Some international agencies like World Bank and scholars have promoted the idea that information technology will help developing countries `leapfrog' into a developed status, only it they took steps to build `knowledge societies'. See the World Development Report 1996 [B.Q12.W6 R] which is focussed on "Knowledge for Development". For a similar notion from an India NGO see Aditya Dev Sood's article in EPW.

In World Bank's discourse it is taken for granted that `knowledge society' would automatically follow with the increasing use of information technology. How does the accompanying trend of tighter control of intellectual property affects the rights of people to "appropriate, invent and innovate in the area of media/information" is discussed in the article by Pradip Thomas: "Copyright and Emerging Knowledge Economy in India".
 
 

THE "INFORMATION REVOLUTION"

Cees J. Hamelink in his book "Trends in World Communication" describes the technological and business developments leading to what came to be known as information revolution.

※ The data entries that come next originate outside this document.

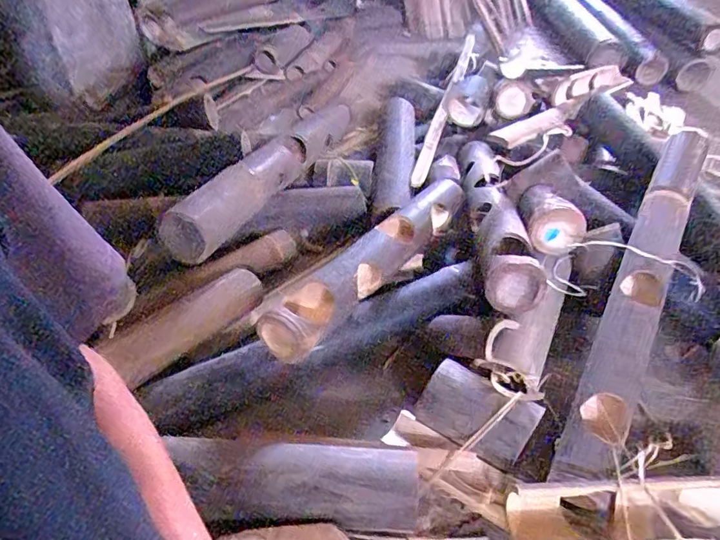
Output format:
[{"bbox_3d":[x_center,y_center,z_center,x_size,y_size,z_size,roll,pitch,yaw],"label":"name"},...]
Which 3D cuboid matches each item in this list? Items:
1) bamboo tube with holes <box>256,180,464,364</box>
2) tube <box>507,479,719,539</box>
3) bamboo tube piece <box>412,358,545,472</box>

A brief account of the economic forces leading up to these developments can be found in the relevant chapters of CED's publication "Background to Globalisation".

A broad survey of various debates surrounding the social implications of these technologies can be found in the collection edited by Dutton called "Information and Communication Technologies". See a book-exerpt from the work of Saskia Sassen titled "The Topoi of E-Space: Global Cities and Global Value Chains" for a recent analysis of how the sphere of electronic communication and transaction is becoming segmented; the exerpt apperas in the book "The Public Domain" (pp.24-32).

For a set of articles which interpret the information revolution as a development of contemporary capitalism see the collection "Capitalism and the Information Age". This contains articles by major media thinkers of today like Chomsky, Edward Herman etc.
 

FREE SOFTWARE MOVEMENT
 

A development in the information technology that has become significant over the last decade is the free software movement seen the rise of such operating systems as Linux. K. G. Kumar in his EPW article "Beyond the Market: Freedom Matters" provides an update on this and also on how software giants like Microsoft are feeling threatened by the growing popularity of this trend. Delhi-based organisation Sarai has published a wide-ranging collection titled "The Public Domain: Sarai Reader 01". One of the major sections of this book gives some of the basic manifestos, ideas and documents of this free software movement.
See the article by one of the pioneers of free software movement on what is called the GNU Project.